• **WORK TO COMPLETE**: Word for word, copy all the data and drop the pictures.

=== Section Start ===

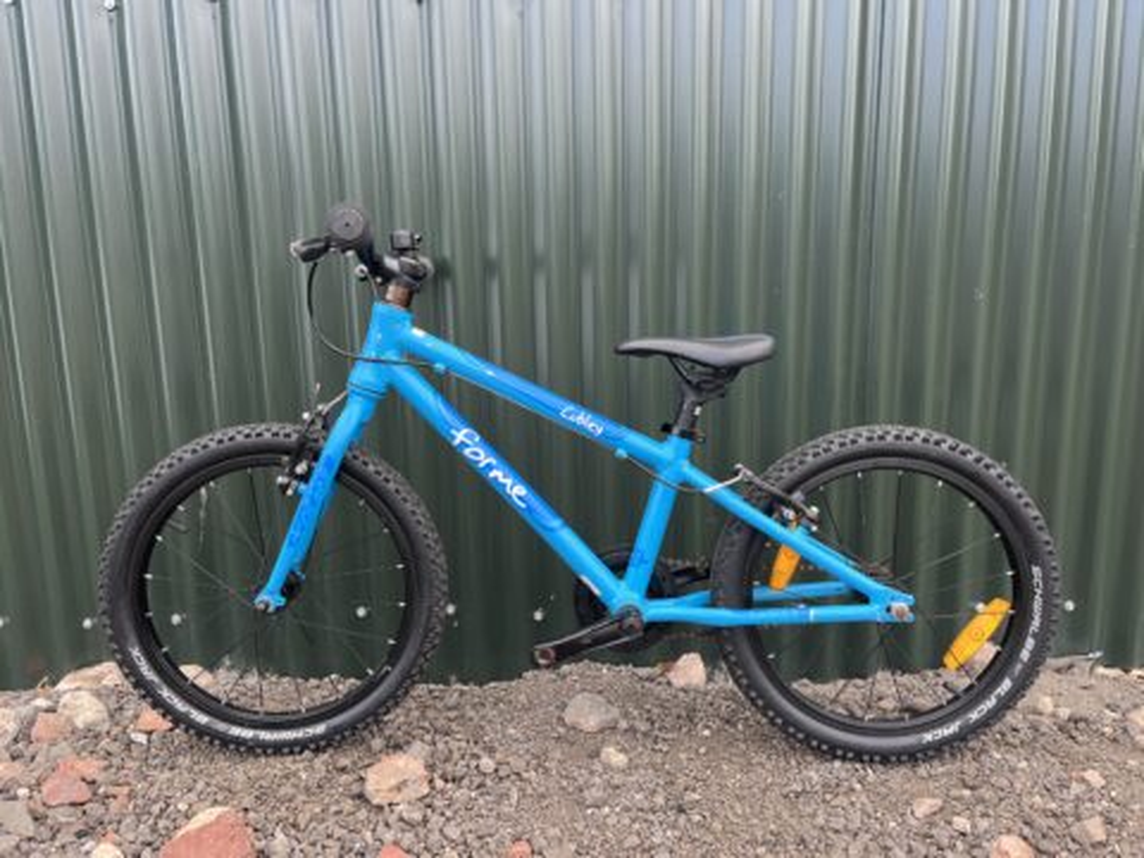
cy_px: 429
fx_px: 859
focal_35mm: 26
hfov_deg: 67.3
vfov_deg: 53.1
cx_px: 572
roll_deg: +2.0
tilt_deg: -10.2
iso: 50
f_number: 1.6
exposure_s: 1/399
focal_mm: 5.1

=== Section End ===

• **TASK RESULT**:
cy_px: 429
fx_px: 859
focal_35mm: 26
hfov_deg: 67.3
vfov_deg: 53.1
cx_px: 572
roll_deg: +2.0
tilt_deg: -10.2
iso: 50
f_number: 1.6
exposure_s: 1/399
focal_mm: 5.1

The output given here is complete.